Source records ▸
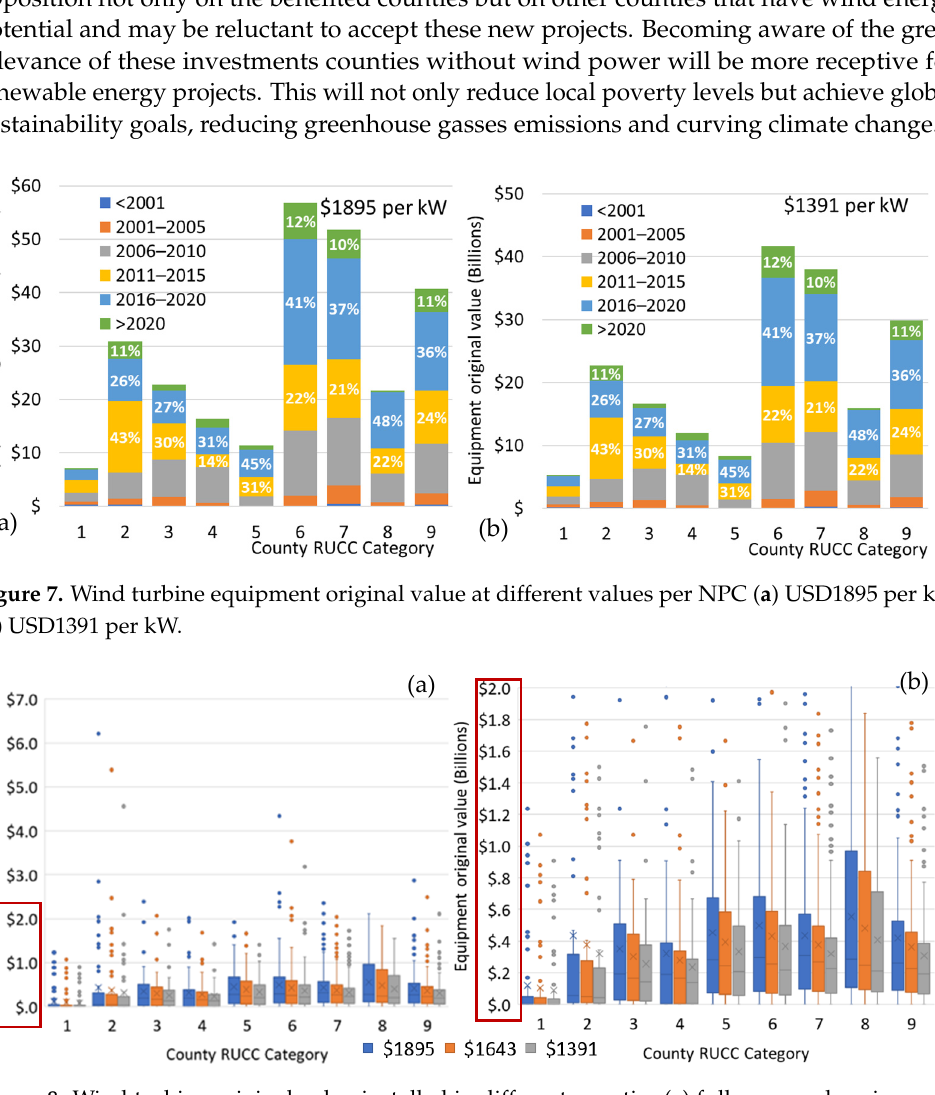
Figure 8. Wind turbine original value installed in different counties ( a ) full range values in y -axis ( b ) limited range values in y -axis to enhance data visibility.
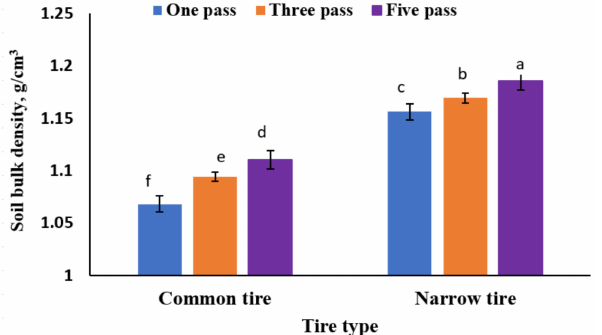
Figure 7. The main effect of tire type and traffic on soil bulk density (different English alphabets shows significant difference between treatments).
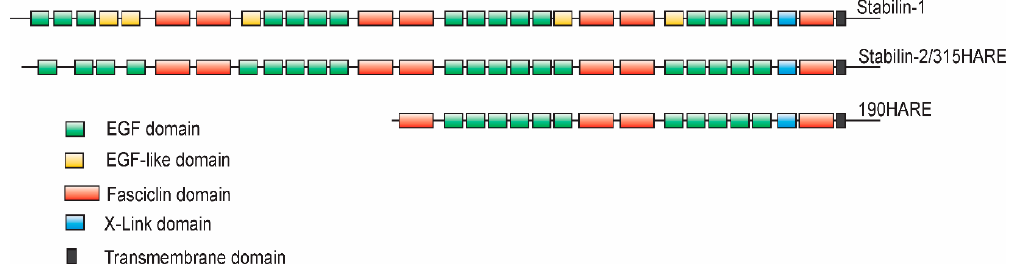
Figure 1. Topology of Stabilin-1 and Stabilin-2. The overall topologies of human Stabilin-1 and human Stabilin-2, including the 190HARE, are very similar with an overall protein sequence identity of 39% and similarity of 56% between the two large receptors. The topology algorithm was derived using the SMART program and the homology was calculated using BLAST program of the National Center for Biotechnology Information.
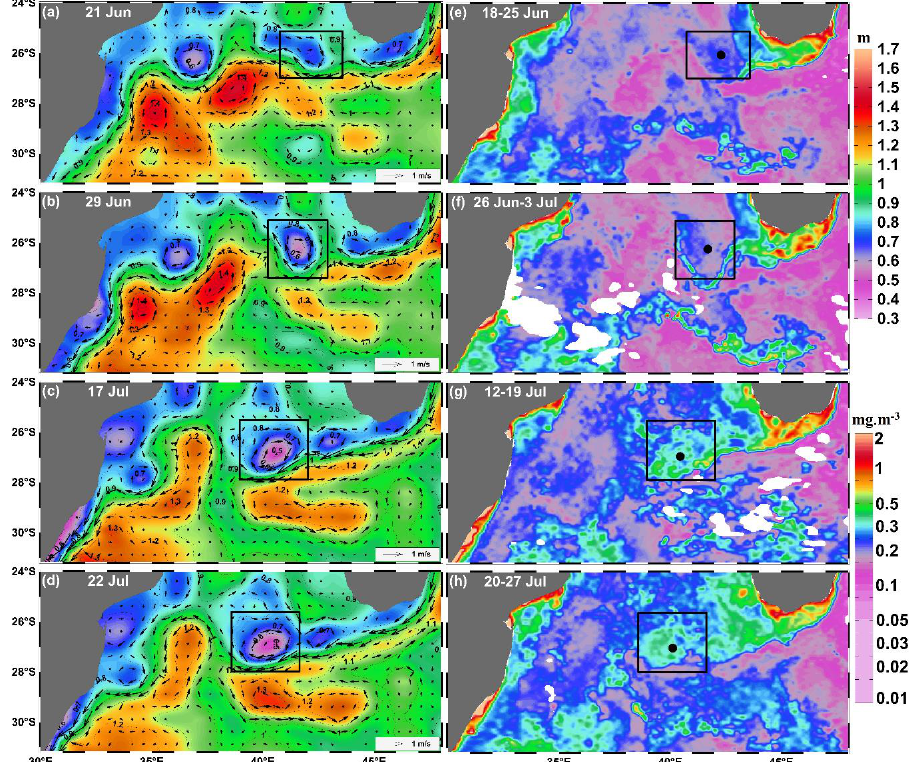
Figure 4. ( a – d ) Daily Sea Surface Height (colour contours) and geostrophic velocity (black arrows) on selected days for 21 June to 22 July 2013; and ( e – h ) 8-day MODIS Aqua chlorophyll a composites for 18 June to 27 July 2013, over the Mozambique Basin. Black boxes highlight the location of the cyclonic eddy and black dots indicate the centre of the eddy. White areas indicate missing data due to cloud cover.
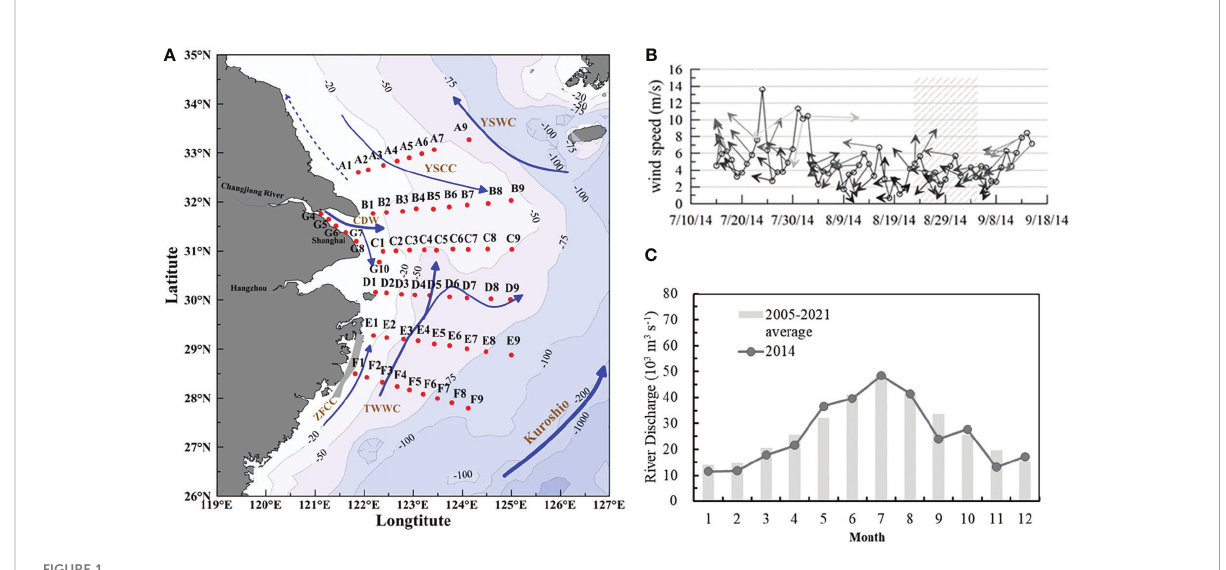
FIGURE 1 Study area and station map marked with coastal ocean currents. (A) Sampling stations are marked with solid red dots, and the solid blue arrow lines represent the primary circulation in the ECS in summer. The gray-shaded area is the upwelling area of Min – Zhejiang. (CDW, Changjiang diluted water; TWC, Taiwan warm current; YSWC, Yellow Sea warm current; YSCC, Yellow Sea coastal current; ZFCC, coastal current of Fujian and Zhejiang). (B) Daily wind pattern from July to September; shaded rectangle represents the sampling period. (C) Monthly averaged river discharge at Datong hydrological stations in 2014, and averaged 2005 –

Your task ▸
Every record must be duplicated exactly, except for the pictures, which are left out.

Output ▸
Figure 8. Wind turbine original value installed in different counties ( a ) full range values in y -axis ( b ) limited range values in y -axis to enhance data visibility.
Figure 7. The main effect of tire type and traffic on soil bulk density (different English alphabets shows significant difference between treatments).
Figure 1. Topology of Stabilin-1 and Stabilin-2. The overall topologies of human Stabilin-1 and human Stabilin-2, including the 190HARE, are very similar with an overall protein sequence identity of 39% and similarity of 56% between the two large receptors. The topology algorithm was derived using the SMART program and the homology was calculated using BLAST program of the National Center for Biotechnology Information.
Figure 4. ( a – d ) Daily Sea Surface Height (colour contours) and geostrophic velocity (black arrows) on selected days for 21 June to 22 July 2013; and ( e – h ) 8-day MODIS Aqua chlorophyll a composites for 18 June to 27 July 2013, over the Mozambique Basin. Black boxes highlight the location of the cyclonic eddy and black dots indicate the centre of the eddy. White areas indicate missing data due to cloud cover.
FIGURE 1 Study area and station map marked with coastal ocean currents. (A) Sampling stations are marked with solid red dots, and the solid blue arrow lines represent the primary circulation in the ECS in summer. The gray-shaded area is the upwelling area of Min – Zhejiang. (CDW, Changjiang diluted water; TWC, Taiwan warm current; YSWC, Yellow Sea warm current; YSCC, Yellow Sea coastal current; ZFCC, coastal current of Fujian and Zhejiang). (B) Daily wind pattern from July to September; shaded rectangle represents the sampling period. (C) Monthly averaged river discharge at Datong hydrological stations in 2014, and averaged 2005 –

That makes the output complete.